## Excerpted text
========

Have we established medical necessity? Likewise, your insurer will want to be sure that your condition warrants the treatment. If you have a variety of symptoms, what your doctor highlights could make the difference between coverage and no coverage. “A headache diagnosis is not going to establish medical necessity for an abdominal CAT scan,” says Johnson, even if your doctor orders it. “They would have to list vomiting or stomach pain as a diagnosis to justify the procedure. If your insurance company says it wont cover the procedure, discuss with your doctor whether there is any leeway in the diagnosis that could provide the needed justification.”

What is the proper diagnostic code to be used for billing? The next step is to make sure the diagnosis and recommended treatment are properly reflected in the billing codes. “Medical coding is the very foundation of all medical reimbursement. If something is coded wrong, the insurance company is likely to deny it,” Johnson says. Ask the billing department of your doctors office or hospital how the procedure will appear on the bill, and then try to get your insurance company to confirm that it will be covered.

========

## Required action 1
In the passage on insurance coverage, what does Johnson call the very foundation of all medical reimbursement?
## Required action 2
Decide whether each statement agrees with the passage on insurance coverage: (a) A headache diagnosis can establish medical necessity for an abdominal CAT scan. (b) A wrongly coded item is likely to be denied by the insurance company. (c) Readers are advised to ask the billing department how the procedure will appear on the bill.
## Required action 3
Carry on the passage on insurance coverage from its last sentence.

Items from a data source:
========

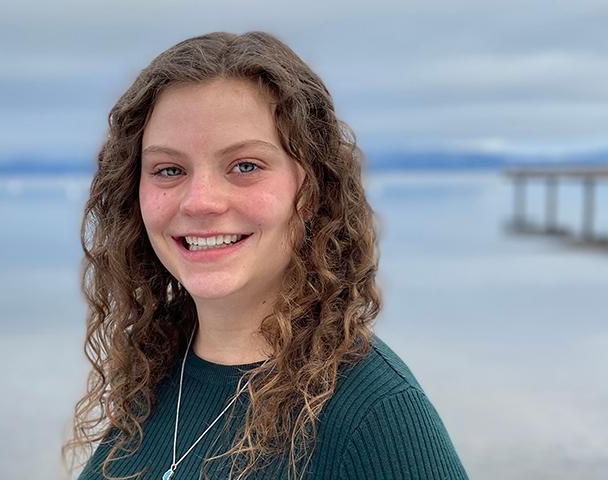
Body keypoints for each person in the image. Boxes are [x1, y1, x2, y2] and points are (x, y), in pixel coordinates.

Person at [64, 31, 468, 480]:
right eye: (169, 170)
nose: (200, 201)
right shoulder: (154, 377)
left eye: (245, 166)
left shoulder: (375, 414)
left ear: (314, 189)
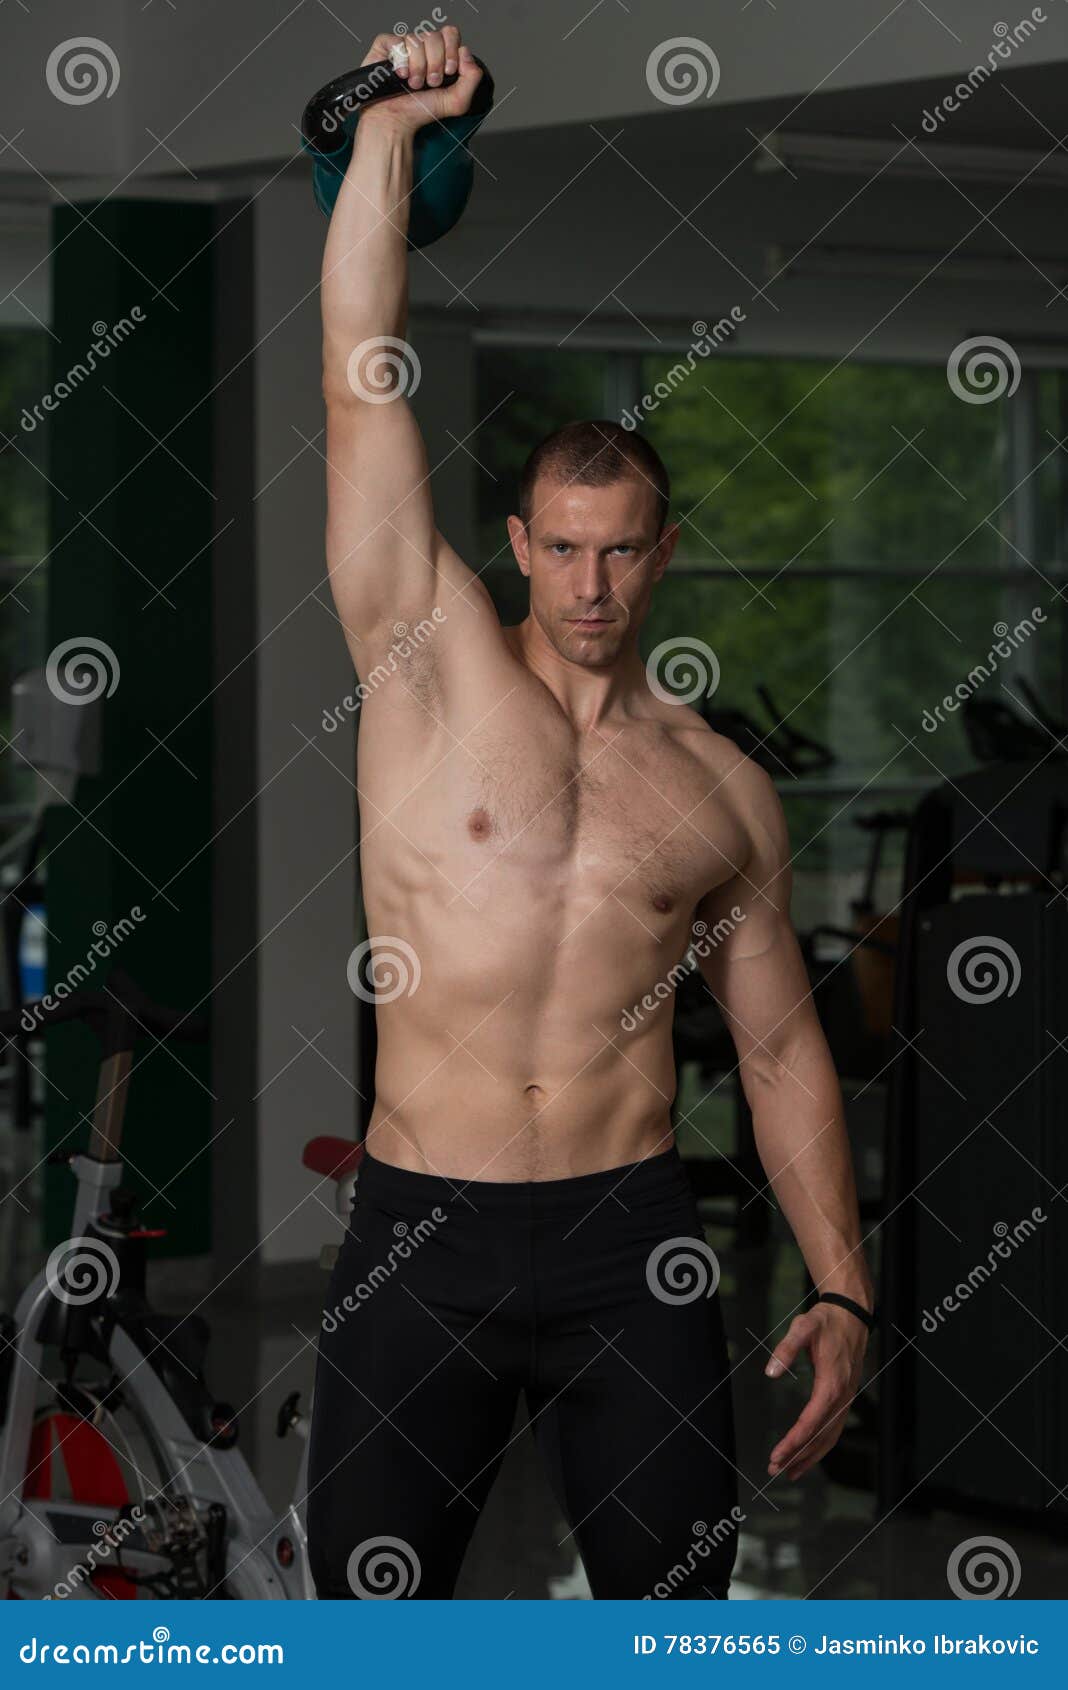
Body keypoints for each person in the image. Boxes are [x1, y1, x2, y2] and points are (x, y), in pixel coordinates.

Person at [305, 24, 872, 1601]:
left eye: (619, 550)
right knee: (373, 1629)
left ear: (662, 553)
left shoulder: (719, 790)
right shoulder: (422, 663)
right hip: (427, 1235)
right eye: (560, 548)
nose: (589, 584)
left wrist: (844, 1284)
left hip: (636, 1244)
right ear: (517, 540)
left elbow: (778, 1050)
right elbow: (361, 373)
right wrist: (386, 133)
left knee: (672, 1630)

========

## Answer section 1
Medical coding.

## Answer section 2
(a) No: "A headache diagnosis is not going to establish medical necessity for an abdominal CAT scan"
(b) Yes: "If something is coded wrong, the insurance company is likely to deny it"
(c) Yes: "Ask the billing department of your doctors office or hospital how the procedure will appear on the bill"

## Answer section 3
Are all the practitioners on the team in-network? Even if you are being treated at a hospital that is in your insurers provider network, there may be doctors treating you there who are not—say, the anesthesiologist on your surgery team. In that case, call your insurer or go online, see which anesthesiologists are in your network, then call the hospital and say you want an anesthesiologist who participates with your insurance, advises Johnson. "You may be told that there are no participating anesthesiologists in the area that have privileges at this hospital," she says. "Demand to speak with the anesthesiologist who will be assigned to your case, and insist that your insurance company's 'allowed amount' be accepted as payment in full for anesthesia services. And get the agreement signed and in writing!"